(Beginning of THE INPUT)

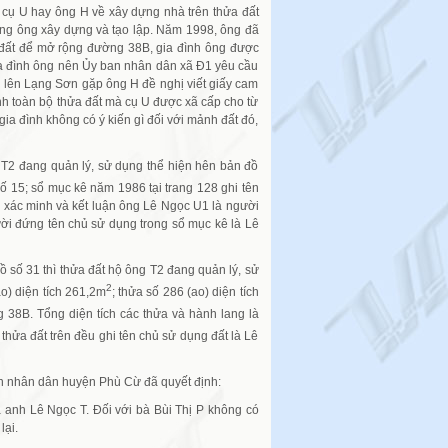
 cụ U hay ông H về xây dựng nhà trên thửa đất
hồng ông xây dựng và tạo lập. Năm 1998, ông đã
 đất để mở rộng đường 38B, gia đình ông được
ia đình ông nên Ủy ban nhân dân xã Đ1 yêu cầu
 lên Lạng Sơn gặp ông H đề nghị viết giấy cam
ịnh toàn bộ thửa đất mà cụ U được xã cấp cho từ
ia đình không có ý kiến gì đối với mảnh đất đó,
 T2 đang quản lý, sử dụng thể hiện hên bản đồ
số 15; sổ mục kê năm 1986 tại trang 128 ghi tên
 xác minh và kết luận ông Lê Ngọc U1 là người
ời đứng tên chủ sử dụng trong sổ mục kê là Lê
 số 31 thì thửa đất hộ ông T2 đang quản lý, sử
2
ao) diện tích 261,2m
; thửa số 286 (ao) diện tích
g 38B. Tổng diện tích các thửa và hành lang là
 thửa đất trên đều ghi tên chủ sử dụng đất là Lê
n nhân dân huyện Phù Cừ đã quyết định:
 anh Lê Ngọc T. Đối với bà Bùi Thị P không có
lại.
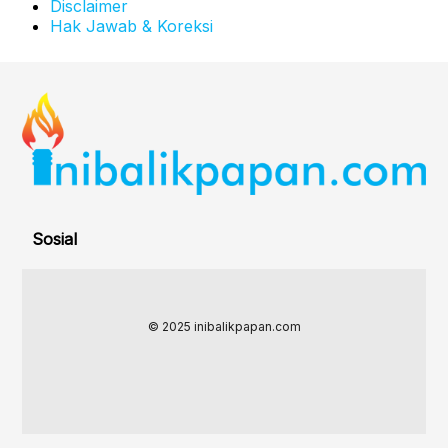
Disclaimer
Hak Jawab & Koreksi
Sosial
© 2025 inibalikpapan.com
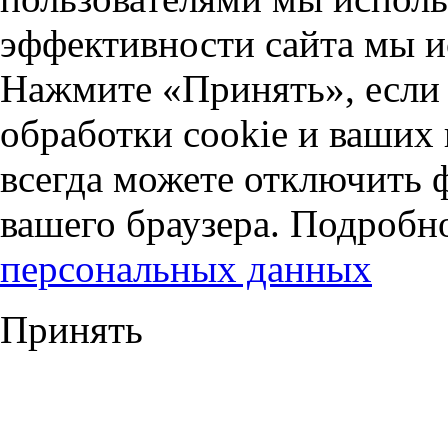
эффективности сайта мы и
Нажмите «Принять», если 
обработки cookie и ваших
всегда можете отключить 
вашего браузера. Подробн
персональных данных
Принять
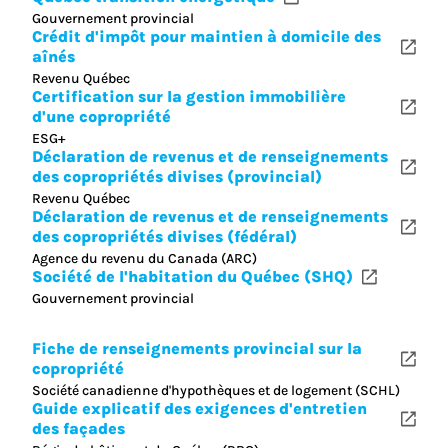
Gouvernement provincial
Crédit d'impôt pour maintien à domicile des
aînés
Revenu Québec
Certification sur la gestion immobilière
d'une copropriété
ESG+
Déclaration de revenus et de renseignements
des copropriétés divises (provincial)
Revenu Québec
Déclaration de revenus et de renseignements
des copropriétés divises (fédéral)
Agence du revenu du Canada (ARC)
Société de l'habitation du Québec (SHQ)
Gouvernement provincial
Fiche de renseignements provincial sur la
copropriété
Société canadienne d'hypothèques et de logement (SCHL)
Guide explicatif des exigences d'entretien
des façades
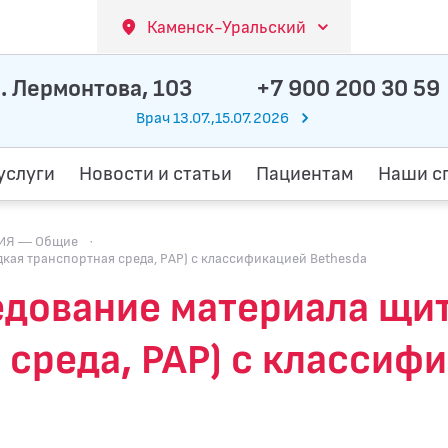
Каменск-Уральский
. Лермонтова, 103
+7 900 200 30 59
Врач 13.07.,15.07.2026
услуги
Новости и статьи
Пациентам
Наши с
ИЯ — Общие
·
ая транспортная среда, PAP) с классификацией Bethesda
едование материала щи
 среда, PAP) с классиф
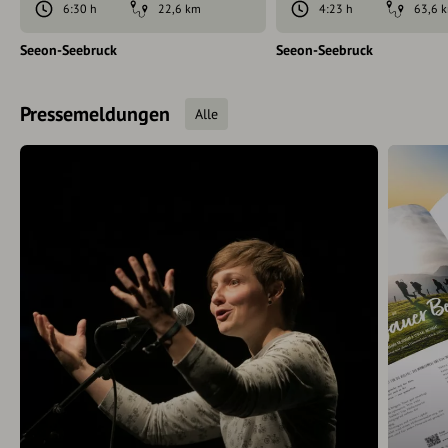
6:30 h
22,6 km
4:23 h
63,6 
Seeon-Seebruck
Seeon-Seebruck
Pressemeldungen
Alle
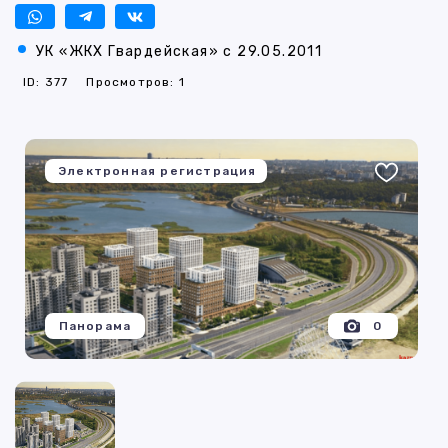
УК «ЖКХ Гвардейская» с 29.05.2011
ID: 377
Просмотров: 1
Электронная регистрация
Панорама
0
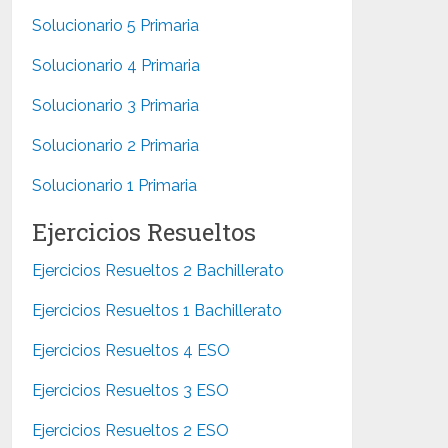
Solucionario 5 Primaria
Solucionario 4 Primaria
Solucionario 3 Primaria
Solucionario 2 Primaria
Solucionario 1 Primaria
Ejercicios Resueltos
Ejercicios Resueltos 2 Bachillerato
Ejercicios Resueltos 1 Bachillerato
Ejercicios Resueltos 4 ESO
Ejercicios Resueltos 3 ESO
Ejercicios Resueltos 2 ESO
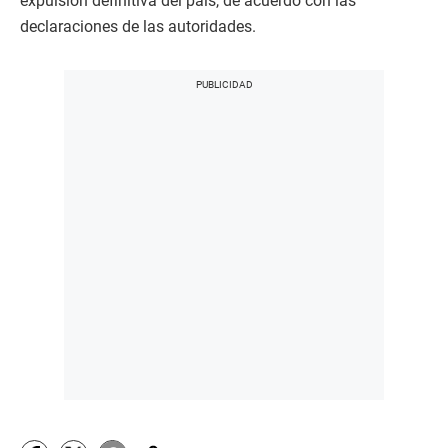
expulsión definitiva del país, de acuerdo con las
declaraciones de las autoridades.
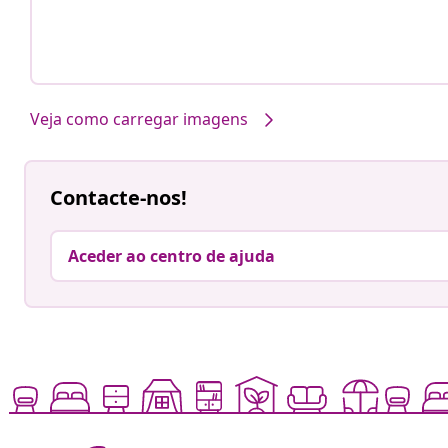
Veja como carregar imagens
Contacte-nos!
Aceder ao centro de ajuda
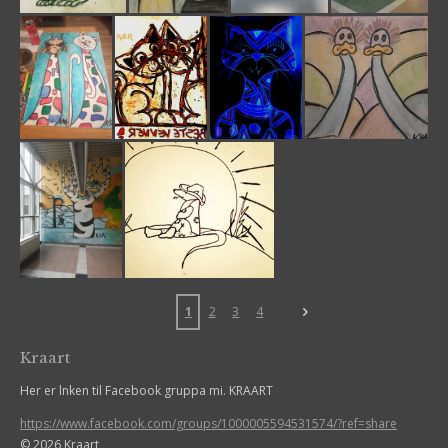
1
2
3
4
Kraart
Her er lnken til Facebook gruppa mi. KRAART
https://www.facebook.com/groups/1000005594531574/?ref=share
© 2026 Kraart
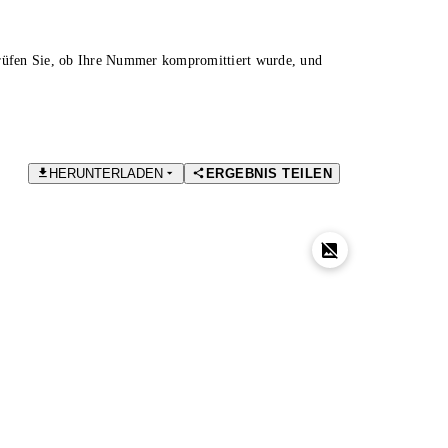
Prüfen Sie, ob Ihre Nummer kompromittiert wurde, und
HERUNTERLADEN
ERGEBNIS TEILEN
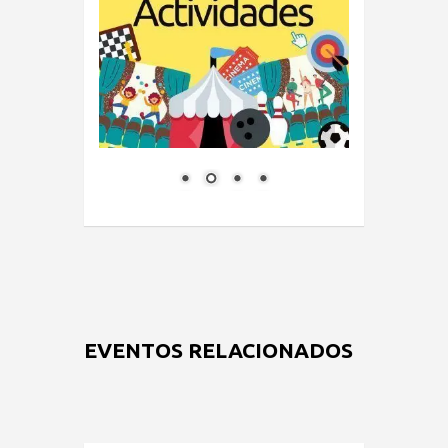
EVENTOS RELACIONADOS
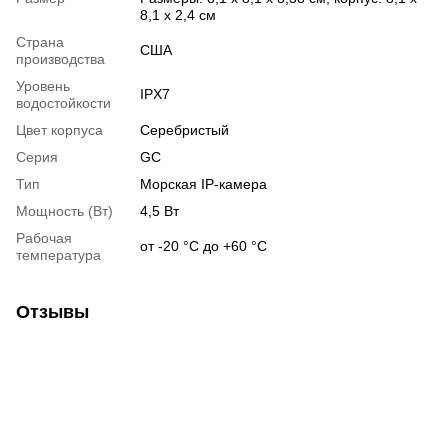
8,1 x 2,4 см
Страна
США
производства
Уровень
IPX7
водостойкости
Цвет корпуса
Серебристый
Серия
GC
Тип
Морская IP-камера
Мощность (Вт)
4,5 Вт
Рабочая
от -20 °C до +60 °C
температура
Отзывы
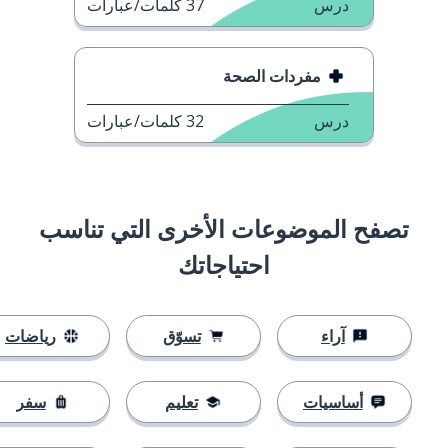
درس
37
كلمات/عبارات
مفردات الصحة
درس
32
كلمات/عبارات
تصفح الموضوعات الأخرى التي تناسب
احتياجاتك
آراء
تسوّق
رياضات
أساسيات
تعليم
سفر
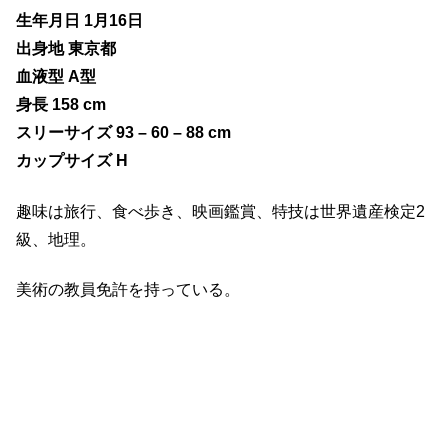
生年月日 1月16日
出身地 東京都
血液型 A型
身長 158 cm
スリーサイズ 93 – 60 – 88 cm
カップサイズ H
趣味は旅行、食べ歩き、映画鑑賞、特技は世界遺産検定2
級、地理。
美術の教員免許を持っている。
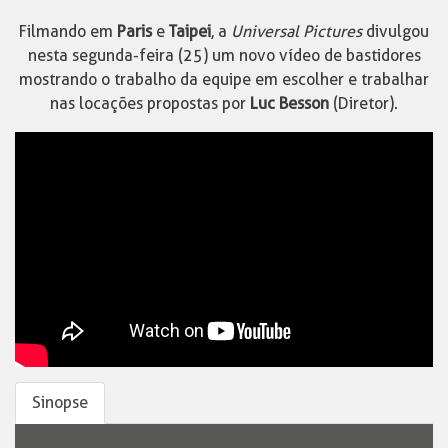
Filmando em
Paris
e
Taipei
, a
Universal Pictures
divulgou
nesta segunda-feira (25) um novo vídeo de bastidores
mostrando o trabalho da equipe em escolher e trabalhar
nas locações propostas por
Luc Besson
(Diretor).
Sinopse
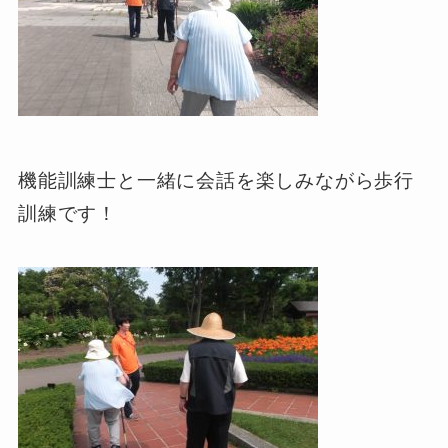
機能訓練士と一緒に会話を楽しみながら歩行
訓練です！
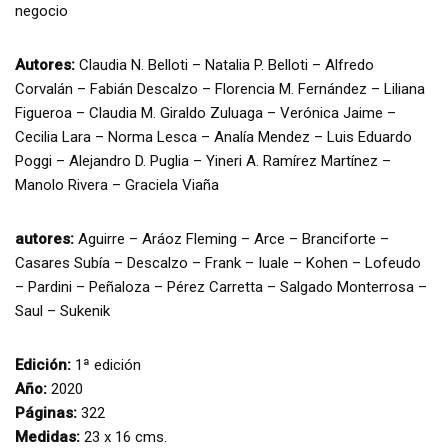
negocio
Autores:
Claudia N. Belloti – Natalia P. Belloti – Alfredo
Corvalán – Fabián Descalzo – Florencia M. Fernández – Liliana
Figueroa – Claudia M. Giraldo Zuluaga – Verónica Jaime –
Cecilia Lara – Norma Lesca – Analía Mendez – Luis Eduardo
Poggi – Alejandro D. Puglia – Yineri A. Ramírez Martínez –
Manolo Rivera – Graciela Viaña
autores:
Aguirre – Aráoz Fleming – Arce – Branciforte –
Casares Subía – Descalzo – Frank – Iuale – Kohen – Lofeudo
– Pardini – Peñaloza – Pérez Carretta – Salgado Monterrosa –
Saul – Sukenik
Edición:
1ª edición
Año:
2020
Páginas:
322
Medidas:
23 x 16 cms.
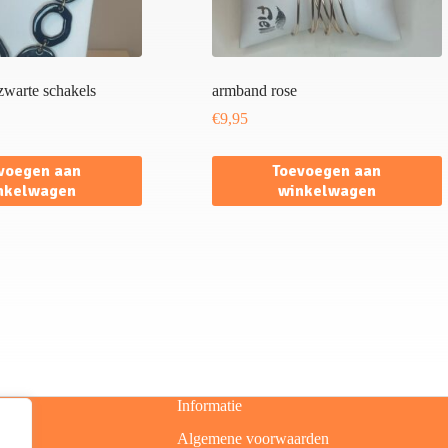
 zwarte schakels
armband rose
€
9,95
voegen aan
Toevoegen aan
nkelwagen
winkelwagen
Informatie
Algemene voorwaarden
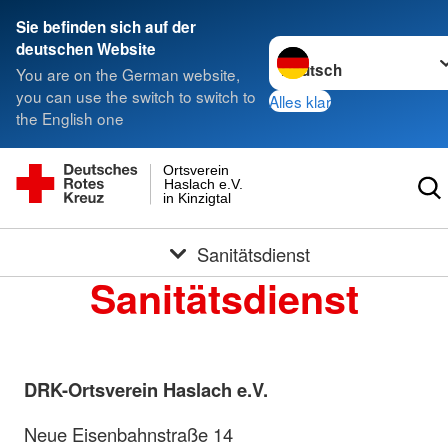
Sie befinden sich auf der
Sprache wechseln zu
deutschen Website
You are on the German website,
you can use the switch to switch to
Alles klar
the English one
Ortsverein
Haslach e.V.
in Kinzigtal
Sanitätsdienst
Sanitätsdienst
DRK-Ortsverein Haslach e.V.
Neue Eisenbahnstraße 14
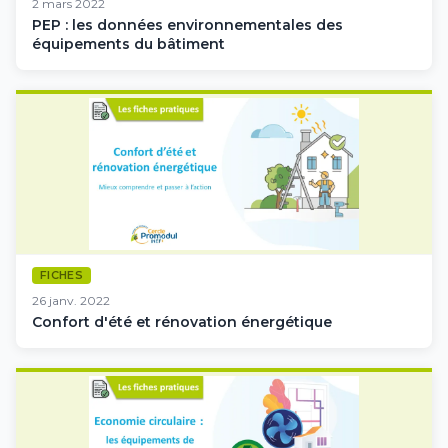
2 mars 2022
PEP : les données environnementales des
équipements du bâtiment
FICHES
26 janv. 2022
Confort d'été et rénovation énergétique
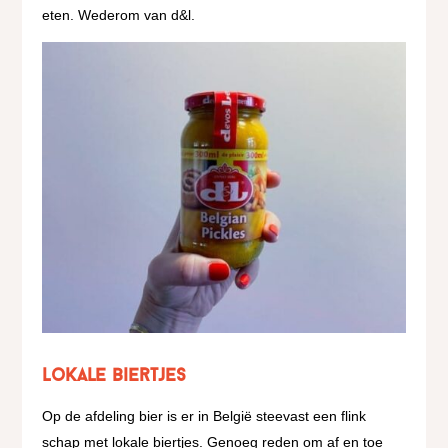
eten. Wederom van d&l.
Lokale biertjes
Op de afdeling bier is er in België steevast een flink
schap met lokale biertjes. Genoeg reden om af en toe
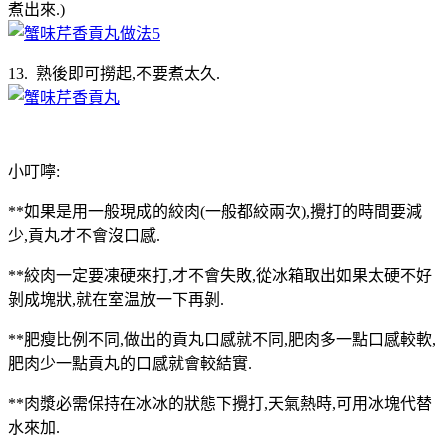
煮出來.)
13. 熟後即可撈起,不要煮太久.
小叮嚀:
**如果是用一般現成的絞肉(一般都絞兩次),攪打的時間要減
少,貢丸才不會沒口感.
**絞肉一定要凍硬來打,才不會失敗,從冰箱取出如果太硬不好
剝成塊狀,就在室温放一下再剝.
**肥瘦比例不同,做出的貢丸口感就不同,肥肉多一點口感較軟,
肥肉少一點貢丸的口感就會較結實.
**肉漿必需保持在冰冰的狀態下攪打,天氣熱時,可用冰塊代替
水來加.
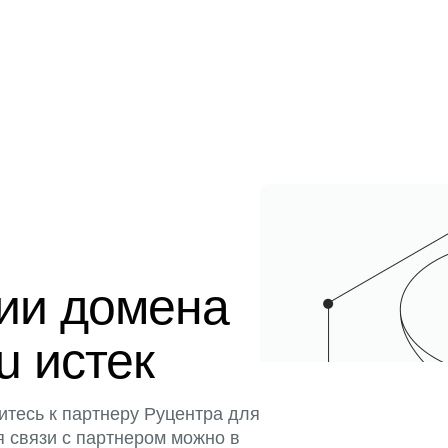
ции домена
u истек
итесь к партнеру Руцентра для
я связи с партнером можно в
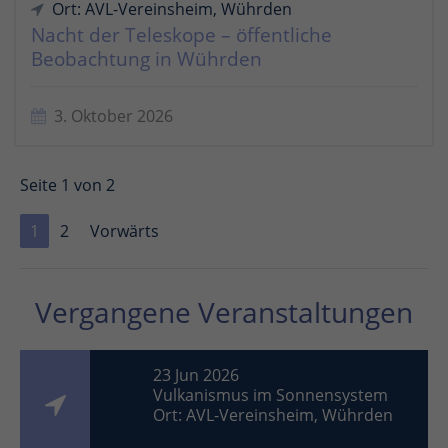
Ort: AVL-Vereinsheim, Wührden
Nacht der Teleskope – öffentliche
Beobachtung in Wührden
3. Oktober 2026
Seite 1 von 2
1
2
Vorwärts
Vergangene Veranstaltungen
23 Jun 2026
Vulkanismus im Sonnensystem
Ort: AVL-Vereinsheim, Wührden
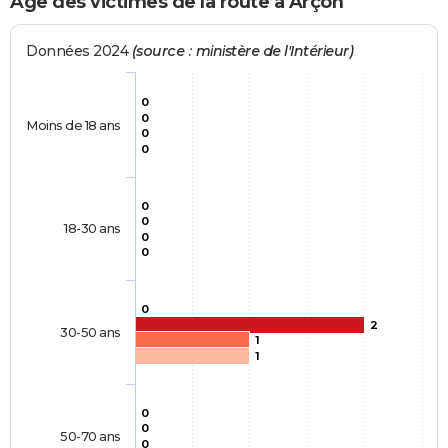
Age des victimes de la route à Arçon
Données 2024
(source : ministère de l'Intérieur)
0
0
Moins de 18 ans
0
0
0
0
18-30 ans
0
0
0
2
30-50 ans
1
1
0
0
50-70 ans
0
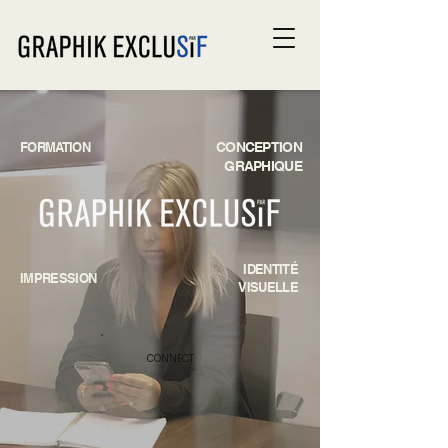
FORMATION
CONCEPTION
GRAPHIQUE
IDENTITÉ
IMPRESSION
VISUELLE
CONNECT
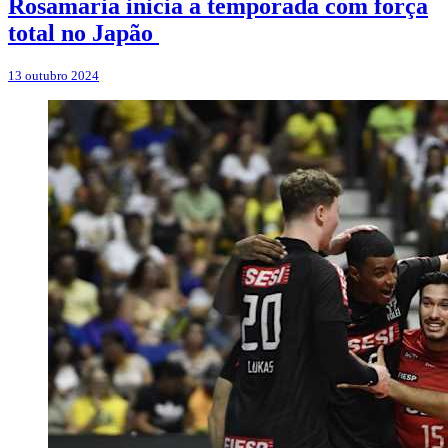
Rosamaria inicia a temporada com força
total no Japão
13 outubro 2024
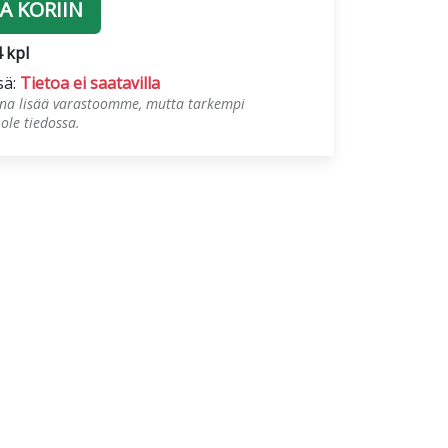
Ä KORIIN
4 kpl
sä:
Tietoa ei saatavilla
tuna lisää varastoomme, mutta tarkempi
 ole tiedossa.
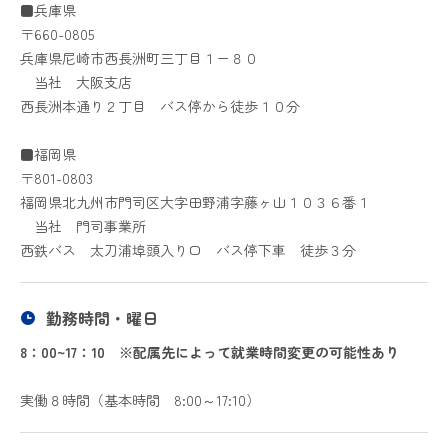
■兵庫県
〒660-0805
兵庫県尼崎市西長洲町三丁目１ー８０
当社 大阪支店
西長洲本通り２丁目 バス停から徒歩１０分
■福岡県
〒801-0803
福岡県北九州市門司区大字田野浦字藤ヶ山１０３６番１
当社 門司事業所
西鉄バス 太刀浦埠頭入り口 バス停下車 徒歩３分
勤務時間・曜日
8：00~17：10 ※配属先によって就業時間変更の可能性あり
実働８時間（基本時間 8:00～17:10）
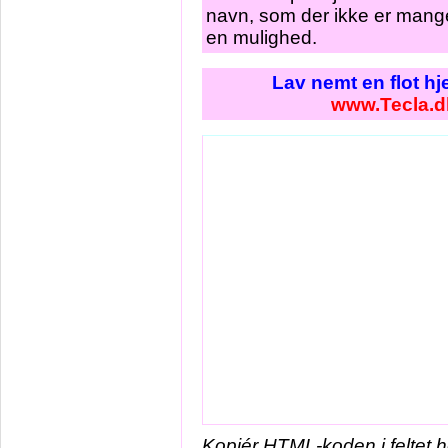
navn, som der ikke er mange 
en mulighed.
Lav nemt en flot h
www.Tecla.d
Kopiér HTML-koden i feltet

(End of THE INPUT)

» GOAL OF THE EXERCISE
List each line of the items above that contains the string "Ortsverein". Treat uppercase and lowercase letters as different.

» OUTPUT
Ortsverein
DRK-Ortsverein Haslach e.V.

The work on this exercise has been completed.